Q: What is your sense of who the audience is for your work?

I'm only really aware of who the audience isn't.... Some time ago, conservative persons liked figurative or representational art, and it was the Manhattan sophisticates who liked deKooning. Nowadays, superficially similar abstract-expressionist works are called for to coordinate with Lazy-Boys and Pottery Barn artifacts, while critics' darlings are John Currin, etc.

Q: What is your context? Do you feel an affinity with other specific artists, and if so, why? I know you cite John Currin as an inspiration as well as a few others (Freud, Schiele, Klimt) could you speak to that?

Skill is a good thing. I like it when someone is capable of saying "hmm... just because I made this doesn't mean it's all that great. Let's try again!"- not being necessarily satisfied with a first attempt. This stuff is hard and it takes a long time to get right. You've got to wonder, "Do I really need to bring this into the world?"... or you can be so totally prolific that it doesn't matter what you do, because something good will eventually happen by default.

Q: You left art school despite having been given full scholarship, why? What do you feel that has done for the work?

I always had strong drawing skills but I could not get my head around painting, so I "made up" my own technique of putting on paint; happiness ensues.

School is impossible for me for a few reasons!

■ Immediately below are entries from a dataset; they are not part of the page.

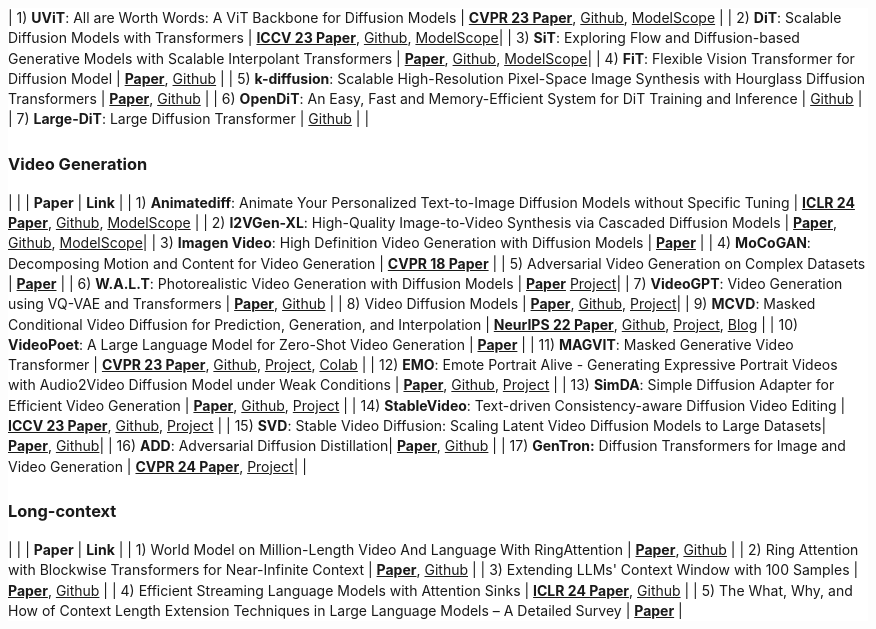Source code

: | 1) **UViT**: All are Worth Words: A ViT Backbone for Diffusion Models | [**CVPR 23 Paper**](https://arxiv.org/abs/2209.12152), [Github](https://github.com/baofff/U-ViT), [ModelScope](https://modelscope.cn/models?name=UVit&page=1) |
| 2) **DiT**: Scalable Diffusion Models with Transformers | [**ICCV 23 Paper**](https://arxiv.org/abs/2212.09748), [Github](https://github.com/facebookresearch/DiT),  [ModelScope](https://modelscope.cn/models?name=Dit&page=1)|
| 3) **SiT**: Exploring Flow and Diffusion-based Generative Models with Scalable Interpolant Transformers | [**Paper**](https://arxiv.org/abs/2401.08740), [Github](https://github.com/willisma/SiT), [ModelScope](https://modelscope.cn/models/AI-ModelScope/SiT-XL-2-256/summary)|
| 4) **FiT**: Flexible Vision Transformer for Diffusion Model | [**Paper**](https://arxiv.org/abs/2402.12376), [Github](https://github.com/whlzy/FiT) |
| 5) **k-diffusion**: Scalable High-Resolution Pixel-Space Image Synthesis with Hourglass Diffusion Transformers | [**Paper**](https://arxiv.org/pdf/2401.11605v1.pdf), [Github](https://github.com/crowsonkb/k-diffusion) |
| 6) **OpenDiT**: An Easy, Fast and Memory-Efficient System for DiT Training and Inference | [Github](https://github.com/NUS-HPC-AI-Lab/OpenDiT) |
| 7) **Large-DiT**: Large Diffusion Transformer | [Github](https://github.com/Alpha-VLLM/LLaMA2-Accessory/tree/main/Large-DiT) |
| <h3>Video Generation</h3> | |
| **Paper** | **Link** |
| 1) **Animatediff**: Animate Your Personalized Text-to-Image Diffusion Models without Specific Tuning | [**ICLR 24 Paper**](https://arxiv.org/abs/2307.04725), [Github](https://github.com/guoyww/animatediff/), [ModelScope](https://modelscope.cn/models?name=Animatediff&page=1) |
| 2) **I2VGen-XL**: High-Quality Image-to-Video Synthesis via Cascaded Diffusion Models | [**Paper**](https://arxiv.org/abs/2311.04145), [Github](https://github.com/ali-vilab/i2vgen-xl),  [ModelScope](https://modelscope.cn/models/iic/i2vgen-xl/summary)|
| 3) **Imagen Video**: High Definition Video Generation with Diffusion Models | [**Paper**](https://arxiv.org/abs/2210.02303) |
| 4) **MoCoGAN**: Decomposing Motion and Content for Video Generation | [**CVPR 18 Paper**](https://arxiv.org/abs/1707.04993) |
| 5) Adversarial Video Generation on Complex Datasets | [**Paper**](https://arxiv.org/abs/1907.06571) |
| 6) **W.A.L.T**: Photorealistic Video Generation with Diffusion Models | [**Paper**](https://arxiv.org/abs/2312.06662) [Project](https://walt-video-diffusion.github.io/)|
| 7) **VideoGPT**: Video Generation using VQ-VAE and Transformers | [**Paper**](https://arxiv.org/abs/2104.10157), [Github](https://github.com/wilson1yan/VideoGPT) |
| 8) Video Diffusion Models | [**Paper**](https://arxiv.org/abs/2204.03458), [Github](https://github.com/lucidrains/video-diffusion-pytorch), [Project](https://video-diffusion.github.io/)|
| 9) **MCVD**: Masked Conditional Video Diffusion for Prediction, Generation, and Interpolation | [**NeurIPS 22 Paper**](https://arxiv.org/abs/2205.09853), [Github](https://github.com/voletiv/mcvd-pytorch), [Project](https://mask-cond-video-diffusion.github.io/), [Blog](https://ajolicoeur.ca/2022/05/22/masked-conditional-video-diffusion/) |
| 10) **VideoPoet**: A Large Language Model for Zero-Shot Video Generation | [**Paper**](https://arxiv.org/abs/2312.14125) |
| 11) **MAGVIT**: Masked Generative Video Transformer | [**CVPR 23 Paper**](https://arxiv.org/abs/2212.05199), [Github](https://github.com/google-research/magvit), [Project](https://magvit.cs.cmu.edu/), [Colab](https://github.com/google-research/magvit/blob/main) |
| 12) **EMO**: Emote Portrait Alive - Generating Expressive Portrait Videos with Audio2Video Diffusion Model under Weak Conditions | [**Paper**](https://arxiv.org/abs/2402.17485), [Github](https://github.com/HumanAIGC/EMO), [Project](https://humanaigc.github.io/emote-portrait-alive/) |
| 13) **SimDA**: Simple Diffusion Adapter for Efficient Video Generation | [**Paper**](https://arxiv.org/pdf/2308.09710.pdf), [Github](https://github.com/ChenHsing/SimDA), [Project](https://chenhsing.github.io/SimDA/) |
| 14) **StableVideo**: Text-driven Consistency-aware Diffusion Video Editing | [**ICCV 23 Paper**](https://arxiv.org/abs/2308.09592), [Github](https://github.com/rese1f/StableVideo), [Project](https://rese1f.github.io/StableVideo/) |
| 15) **SVD**: Stable Video Diffusion: Scaling Latent Video Diffusion Models to Large Datasets| [**Paper**](https://static1.squarespace.com/static/6213c340453c3f502425776e/t/655ce779b9d47d342a93c890/1700587395994/stable_video_diffusion.pdf), [Github](https://github.com/Stability-AI/generative-models)|
| 16) **ADD**: Adversarial Diffusion Distillation| [**Paper**](https://static1.squarespace.com/static/6213c340453c3f502425776e/t/65663480a92fba51d0e1023f/1701197769659/adversarial_diffusion_distillation.pdf), [Github](https://github.com/Stability-AI/generative-models) |
| 17) **GenTron:** Diffusion Transformers for Image and Video Generation | [**CVPR 24 Paper**](http://arxiv.org/abs/2312.04557), [Project](https://www.shoufachen.com/gentron_website/)|
| <h3>Long-context</h3> | |
| **Paper** | **Link** |
| 1) World Model on Million-Length Video And Language With RingAttention | [**Paper**](https://arxiv.org/abs/2402.08268), [Github](https://github.com/LargeWorldModel/LWM) |
| 2) Ring Attention with Blockwise Transformers for Near-Infinite Context | [**Paper**](https://arxiv.org/abs/2310.01889), [Github](https://github.com/lhao499/RingAttention) |
| 3) Extending LLMs' Context Window with 100 Samples | [**Paper**](https://arxiv.org/abs/2401.07004), [Github](https://github.com/GAIR-NLP/Entropy-ABF) |
| 4) Efficient Streaming Language Models with Attention Sinks | [**ICLR 24 Paper**](https://arxiv.org/abs/2309.17453), [Github](https://github.com/mit-han-lab/streaming-llm) |
| 5) The What, Why, and How of Context Length Extension Techniques in Large Language Models – A Detailed Survey | [**Paper**](https://arxiv.org/pdf/2401.07872) |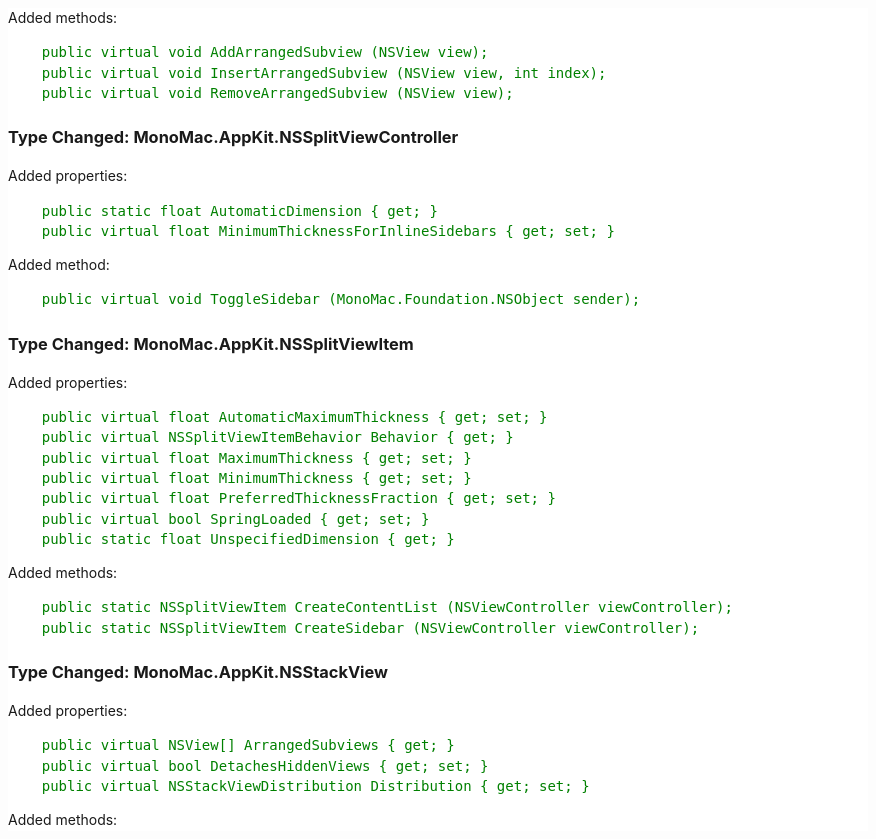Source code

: Added methods:

<pre style='color: green'>
	public virtual void AddArrangedSubview (NSView view);
	public virtual void InsertArrangedSubview (NSView view, int index);
	public virtual void RemoveArrangedSubview (NSView view);
</pre>

### Type Changed: MonoMac.AppKit.NSSplitViewController

Added properties:

<pre style='color: green'>
	public static float AutomaticDimension { get; }
	public virtual float MinimumThicknessForInlineSidebars { get; set; }
</pre>

Added method:

<pre style='color: green'>
	public virtual void ToggleSidebar (MonoMac.Foundation.NSObject sender);
</pre>

### Type Changed: MonoMac.AppKit.NSSplitViewItem

Added properties:

<pre style='color: green'>
	public virtual float AutomaticMaximumThickness { get; set; }
	public virtual NSSplitViewItemBehavior Behavior { get; }
	public virtual float MaximumThickness { get; set; }
	public virtual float MinimumThickness { get; set; }
	public virtual float PreferredThicknessFraction { get; set; }
	public virtual bool SpringLoaded { get; set; }
	public static float UnspecifiedDimension { get; }
</pre>

Added methods:

<pre style='color: green'>
	public static NSSplitViewItem CreateContentList (NSViewController viewController);
	public static NSSplitViewItem CreateSidebar (NSViewController viewController);
</pre>

### Type Changed: MonoMac.AppKit.NSStackView

Added properties:

<pre style='color: green'>
	public virtual NSView[] ArrangedSubviews { get; }
	public virtual bool DetachesHiddenViews { get; set; }
	public virtual NSStackViewDistribution Distribution { get; set; }
</pre>

Added methods:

When subjected to institutional environments I get these racing, obsessive, crazy dialogues going on in my head, so I go out somewhere and sleep in my car.

Q: What is your standard for evaluating your own creative work and the work of other people?

Everything derives from my complete reactionary nature and sensitivity to extrinsic properties. I often say that I'm not really a creative person- I'm a critic just looking around and being judgmental. Not a single thing I do is new- each new thing is merely a new iteration of some old thing I admire. In art school people were annoying, always posing (frostily) and writing pretentious artist statements, wracking their brains for something New to do. Terrific, do whatever you want. I'm like Tigger, bouncing on people's heads. I'm going to paint pictures of my friends. Let's be intellectuals some other place, since visual art is suboptimal for this.

Q: What do you think of the notion that creativity is linked to madness?

Oh, no. It is sad, I feel so much embarrassment on the behalf of those folks who embrace this stereotype. I know people who have deliberately done mad (stupid) things in order to induce madness and thus amplify their street cred.

Which is crazier- actually having a problem or thinking having a problem is a good idea? Actually, maddening things come on down the road without too much help- all these bland, artless people we don't want to become put immense effort into getting and staying that way. Artists should focus simply on adding to their oeuvre!